▶ _What you will do_
Among the entries, find each line that includes the string "style" and list it.

Items listed in a dataset
++++

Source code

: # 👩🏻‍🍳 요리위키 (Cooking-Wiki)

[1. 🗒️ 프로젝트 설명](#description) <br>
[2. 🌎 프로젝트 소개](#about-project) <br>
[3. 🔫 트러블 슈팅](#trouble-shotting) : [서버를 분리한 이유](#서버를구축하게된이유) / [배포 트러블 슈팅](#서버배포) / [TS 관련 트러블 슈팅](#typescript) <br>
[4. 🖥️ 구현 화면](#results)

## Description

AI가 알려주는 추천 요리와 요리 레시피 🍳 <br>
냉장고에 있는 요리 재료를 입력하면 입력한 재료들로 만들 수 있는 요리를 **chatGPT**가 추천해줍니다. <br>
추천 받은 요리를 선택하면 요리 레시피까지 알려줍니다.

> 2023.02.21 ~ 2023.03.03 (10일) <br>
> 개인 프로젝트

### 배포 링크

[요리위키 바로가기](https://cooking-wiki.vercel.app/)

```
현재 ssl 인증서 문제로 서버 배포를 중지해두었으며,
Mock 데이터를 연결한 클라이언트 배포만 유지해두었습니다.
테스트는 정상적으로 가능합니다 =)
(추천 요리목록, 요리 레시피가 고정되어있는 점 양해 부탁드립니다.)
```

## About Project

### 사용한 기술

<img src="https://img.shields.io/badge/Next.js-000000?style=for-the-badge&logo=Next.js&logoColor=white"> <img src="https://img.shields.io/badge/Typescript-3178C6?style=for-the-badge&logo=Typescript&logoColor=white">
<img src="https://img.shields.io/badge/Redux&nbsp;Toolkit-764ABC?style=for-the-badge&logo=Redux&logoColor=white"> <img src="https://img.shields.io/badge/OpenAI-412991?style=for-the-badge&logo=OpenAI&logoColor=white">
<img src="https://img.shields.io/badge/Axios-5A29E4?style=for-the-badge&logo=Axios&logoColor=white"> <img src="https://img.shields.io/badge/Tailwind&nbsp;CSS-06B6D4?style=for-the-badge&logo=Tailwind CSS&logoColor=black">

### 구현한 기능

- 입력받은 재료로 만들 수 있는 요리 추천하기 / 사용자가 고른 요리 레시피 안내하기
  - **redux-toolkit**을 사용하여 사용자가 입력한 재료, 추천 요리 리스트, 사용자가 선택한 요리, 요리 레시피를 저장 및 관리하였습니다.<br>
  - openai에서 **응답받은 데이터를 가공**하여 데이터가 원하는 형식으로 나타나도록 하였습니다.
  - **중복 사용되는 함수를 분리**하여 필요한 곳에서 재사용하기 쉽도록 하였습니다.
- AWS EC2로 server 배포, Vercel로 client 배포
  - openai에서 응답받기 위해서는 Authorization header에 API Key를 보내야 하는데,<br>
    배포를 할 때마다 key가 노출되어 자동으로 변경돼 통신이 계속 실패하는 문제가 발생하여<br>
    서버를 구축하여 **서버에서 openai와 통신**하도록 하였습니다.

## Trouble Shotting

++++

▶ _Result of the exercise_
<img src="https://img.shields.io/badge/Next.js-000000?style=for-the-badge&logo=Next.js&logoColor=white"> <img src="https://img.shields.io/badge/Typescript-3178C6?style=for-the-badge&logo=Typescript&logoColor=white">
<img src="https://img.shields.io/badge/Redux&nbsp;Toolkit-764ABC?style=for-the-badge&logo=Redux&logoColor=white"> <img src="https://img.shields.io/badge/OpenAI-412991?style=for-the-badge&logo=OpenAI&logoColor=white">
<img src="https://img.shields.io/badge/Axios-5A29E4?style=for-the-badge&logo=Axios&logoColor=white"> <img src="https://img.shields.io/badge/Tailwind&nbsp;CSS-06B6D4?style=for-the-badge&logo=Tailwind CSS&logoColor=black">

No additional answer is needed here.